== Given entries ==
########################################

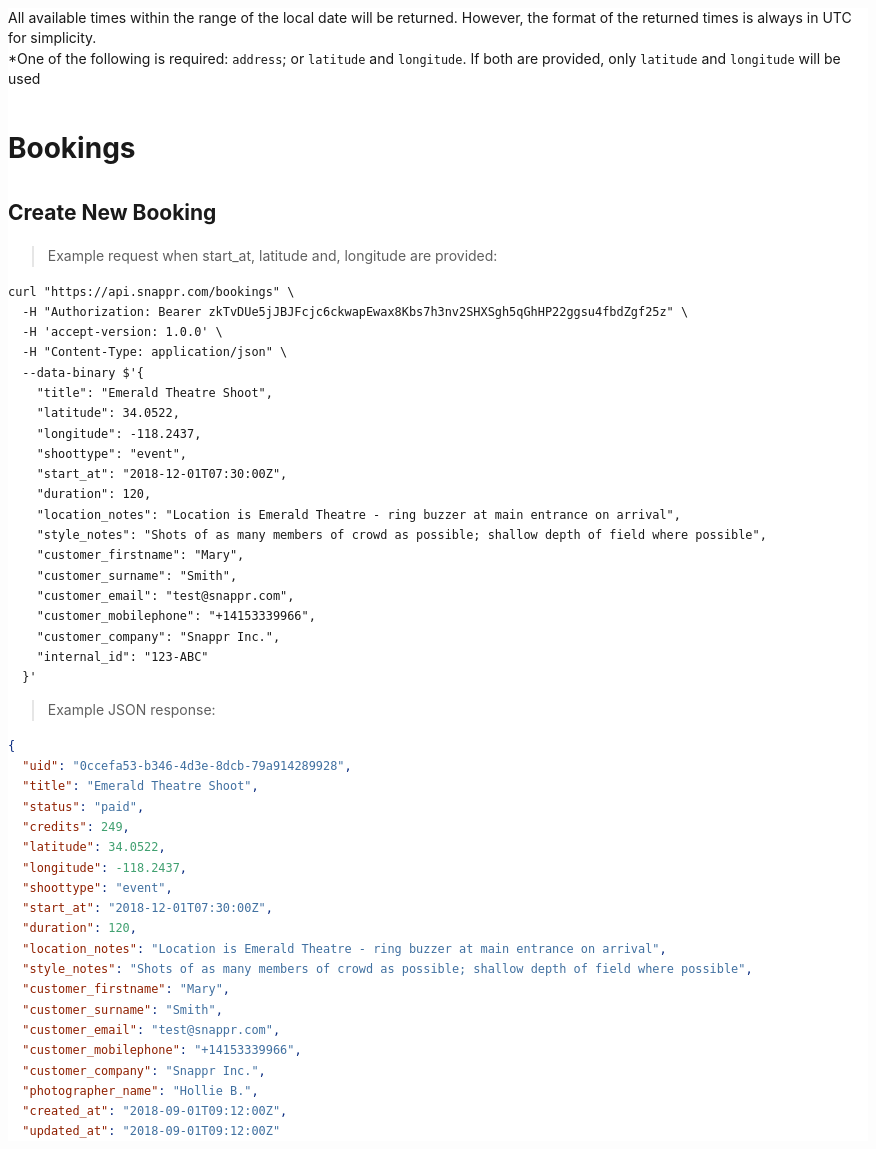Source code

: <aside class="notice">
All available times within the range of the local date will be returned. However, the format of the returned times is always in UTC for simplicity.
</aside>
<aside class="notice">
*One of the following is required: <code>address</code>; or <code>latitude</code> and <code>longitude</code>. If both are provided, only <code>latitude</code> and <code>longitude</code> will be used
</aside>

# Bookings

## Create New Booking

> Example request when start_at, latitude and, longitude are provided:

```shell
curl "https://api.snappr.com/bookings" \
  -H "Authorization: Bearer zkTvDUe5jJBJFcjc6ckwapEwax8Kbs7h3nv2SHXSgh5qGhHP22ggsu4fbdZgf25z" \
  -H 'accept-version: 1.0.0' \
  -H "Content-Type: application/json" \
  --data-binary $'{
    "title": "Emerald Theatre Shoot",
    "latitude": 34.0522,
    "longitude": -118.2437,
    "shoottype": "event",
    "start_at": "2018-12-01T07:30:00Z",
    "duration": 120,
    "location_notes": "Location is Emerald Theatre - ring buzzer at main entrance on arrival",
    "style_notes": "Shots of as many members of crowd as possible; shallow depth of field where possible",
    "customer_firstname": "Mary",
    "customer_surname": "Smith",
    "customer_email": "test@snappr.com",
    "customer_mobilephone": "+14153339966",
    "customer_company": "Snappr Inc.",
    "internal_id": "123-ABC"
  }'
```



> Example JSON response:

```json
{
  "uid": "0ccefa53-b346-4d3e-8dcb-79a914289928",
  "title": "Emerald Theatre Shoot",
  "status": "paid",
  "credits": 249,
  "latitude": 34.0522,
  "longitude": -118.2437,
  "shoottype": "event",
  "start_at": "2018-12-01T07:30:00Z",
  "duration": 120,
  "location_notes": "Location is Emerald Theatre - ring buzzer at main entrance on arrival",
  "style_notes": "Shots of as many members of crowd as possible; shallow depth of field where possible",
  "customer_firstname": "Mary",
  "customer_surname": "Smith",
  "customer_email": "test@snappr.com",
  "customer_mobilephone": "+14153339966",
  "customer_company": "Snappr Inc.",
  "photographer_name": "Hollie B.",
  "created_at": "2018-09-01T09:12:00Z",
  "updated_at": "2018-09-01T09:12:00Z"
```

########################################

== What you need to do ==
Search the material above for the string "arrival". Show every line that holds it.

== Exercise result ==
    "location_notes": "Location is Emerald Theatre - ring buzzer at main entrance on arrival",
  "location_notes": "Location is Emerald Theatre - ring buzzer at main entrance on arrival",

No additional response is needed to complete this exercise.